Tennessee has the only surplus per individual state taxpayer of any state in the eastern portion of the United States, according to a recently released debt map.
Why is that important?
The individual taxpayer burden is critical because it indicates whether the state may have to consider raising taxes to cover its budget holes or whether it will have to cut services to do so. If states do either, the action necessarily involves pain to the taxpayer.
The relative financial health of a state also is important because it helps determine how expensive it will be for the state to borrow money and how it can spend the money it has. Just like the federal government, when money is tight, mandatory expenses are covered first, then whatever is left is all that's available for discretionary spending.
Alabama: $11,800 burden per taxpayer
Georgia: $3,900 burden per taxpayer
Kentucky: $39,200 burden per taxpayer
North Carolina: $8,100 burden per taxpayer
Tennessee: $2,500 surplus per taxpayer
The map and accompanying commentary, published in the Washington Examiner, was compiled by Sheila Weinberg, a CPA who is founder and chief executive officer of Truth in Accounting, a nonprofit organization that researches government financial data and promotes transparency.
It shows Tennessee as one of only 10 states with a surplus per individual state taxpayer. The other states are in the Upper Midwest and Northwest.
Weinberg suggests the states with the largest surpluses benefit by sitting atop significant energy and mineral wealth. When that shale oil is extracted, processed and used, it produces exceptional tax revenue. The five wealthiest states, considering surpluses per individual taxpayer, are Alaska, North Dakota, Wyoming, Utah and South Dakota.
Tennessee does not have those attributes, but it nevertheless is one of the 10 that is able to pay off all its accumulated bills. Why?
The Volunteer State reaps most of its income from sales tax revenue. Indeed, only five other states — according to 2016 Census numbers — get a larger percentage of their income from sales tax revenue. When the economy is booming, as it is in 2018, sales tax revenues are plentiful. When the economy is not so good, sales tax revenues are still not bad because people must still buy many things.
In ranking Tennessee in the top five in its annual "Rich States, Poor States" report in 2017, the American Legislative Council put it this way: "This [ranking] is largely due to the state's many responsible fiscal policies, including no personal income tax, the recent repeal of the Hall Tax, the recent repeal of the death tax and the state's right-to-work status."
The state in 2017, according to Truth in Accounting information, had $18.1 billion of assets available to pay the state's bills of $13 billion. The $5.1 billion left, divided by the number of taxpayers, equals about $2,500 per person.
The financial reports of each state, according to Weinberg, were taken from each state's Comprehensive Annual Financial Reports.
They show, for instance, that states like Connecticut, Maryland and New Jersey have high median household incomes of $75,900, $73,000 and $68,000, respectively, but their governments have spent so much over the years that taxpayers in those states have a debt per individual taxpayer of $53,400, $16,000 and $61,400, respectively.
It's no coincidence that eight of the 10 states that show a surplus per individual taxpayer, including Tennessee, are governed by fiscally conservative Republicans.
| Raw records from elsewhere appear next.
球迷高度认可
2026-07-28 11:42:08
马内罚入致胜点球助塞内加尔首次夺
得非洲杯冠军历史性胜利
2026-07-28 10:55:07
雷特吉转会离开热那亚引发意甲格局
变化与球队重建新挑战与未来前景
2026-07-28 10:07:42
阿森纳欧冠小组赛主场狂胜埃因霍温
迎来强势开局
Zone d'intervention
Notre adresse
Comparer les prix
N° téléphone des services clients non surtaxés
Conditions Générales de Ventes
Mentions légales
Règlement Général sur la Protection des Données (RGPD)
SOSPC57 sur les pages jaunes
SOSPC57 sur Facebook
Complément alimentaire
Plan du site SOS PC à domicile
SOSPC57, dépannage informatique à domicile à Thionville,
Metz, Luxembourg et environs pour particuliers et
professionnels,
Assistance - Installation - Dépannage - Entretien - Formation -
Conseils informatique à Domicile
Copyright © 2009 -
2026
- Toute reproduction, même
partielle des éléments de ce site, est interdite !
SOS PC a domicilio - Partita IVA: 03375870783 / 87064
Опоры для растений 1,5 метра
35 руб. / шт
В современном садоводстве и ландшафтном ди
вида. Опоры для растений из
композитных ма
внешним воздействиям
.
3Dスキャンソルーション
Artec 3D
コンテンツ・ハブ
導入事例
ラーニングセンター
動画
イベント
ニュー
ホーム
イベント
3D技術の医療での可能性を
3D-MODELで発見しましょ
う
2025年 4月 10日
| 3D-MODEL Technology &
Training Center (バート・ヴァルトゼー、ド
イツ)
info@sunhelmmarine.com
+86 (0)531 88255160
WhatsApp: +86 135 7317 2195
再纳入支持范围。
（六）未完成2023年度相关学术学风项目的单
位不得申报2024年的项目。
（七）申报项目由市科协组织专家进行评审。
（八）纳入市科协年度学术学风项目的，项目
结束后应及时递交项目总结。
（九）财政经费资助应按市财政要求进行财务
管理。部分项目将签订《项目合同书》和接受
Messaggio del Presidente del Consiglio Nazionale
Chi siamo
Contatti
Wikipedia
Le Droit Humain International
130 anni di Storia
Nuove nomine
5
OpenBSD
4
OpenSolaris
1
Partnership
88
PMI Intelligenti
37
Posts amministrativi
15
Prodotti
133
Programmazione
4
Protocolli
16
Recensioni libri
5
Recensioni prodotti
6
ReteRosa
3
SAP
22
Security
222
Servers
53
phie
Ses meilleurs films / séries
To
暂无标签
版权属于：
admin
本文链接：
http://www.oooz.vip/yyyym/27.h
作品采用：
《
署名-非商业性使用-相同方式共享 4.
One of the other states, Alaska, is governed by an independent who originally planned to run as a Republican, and the state has been governed by Republicans longer than it has been by Democrats. Only Oregon, among the 10, is governed by a Democrat.
And of those states with the largest debt per individual taxpayer, six of the 10 are governed by a Democrat.
Most of that debt, according to Truth in Accounting, "comes from unfunded retiree benefit promises, such as pension and retiree health care debt." Across the country, pension debt totaled $837.5 billion, and other post-employment benefits, including health care coverage, totaled $663.1 billion.
Tennessee had $1.8 billion in unfunded pension benefits and nearly $1.8 billion in unfunded retiree health care, placing it in the top 10 among the states for the lowest amount of unfunded benefits due.
Interestingly, 49 of the 50 states have balanced budget requirements but still rack up debt by using, according to Truth in Accounting, accounting tricks such as inflating revenue assumptions, counting borrowed money as income, understating the true costs of government, delaying the payment of current bills until the start of the next fiscal year (so they aren't included in calculations) and hiding a large portion of employee compensation (such as benefits) from the balance sheet and budget.
If you live in Tennessee, be grateful for the state's sound economic policies, and remember how we got here. The federal government could take a few lessons.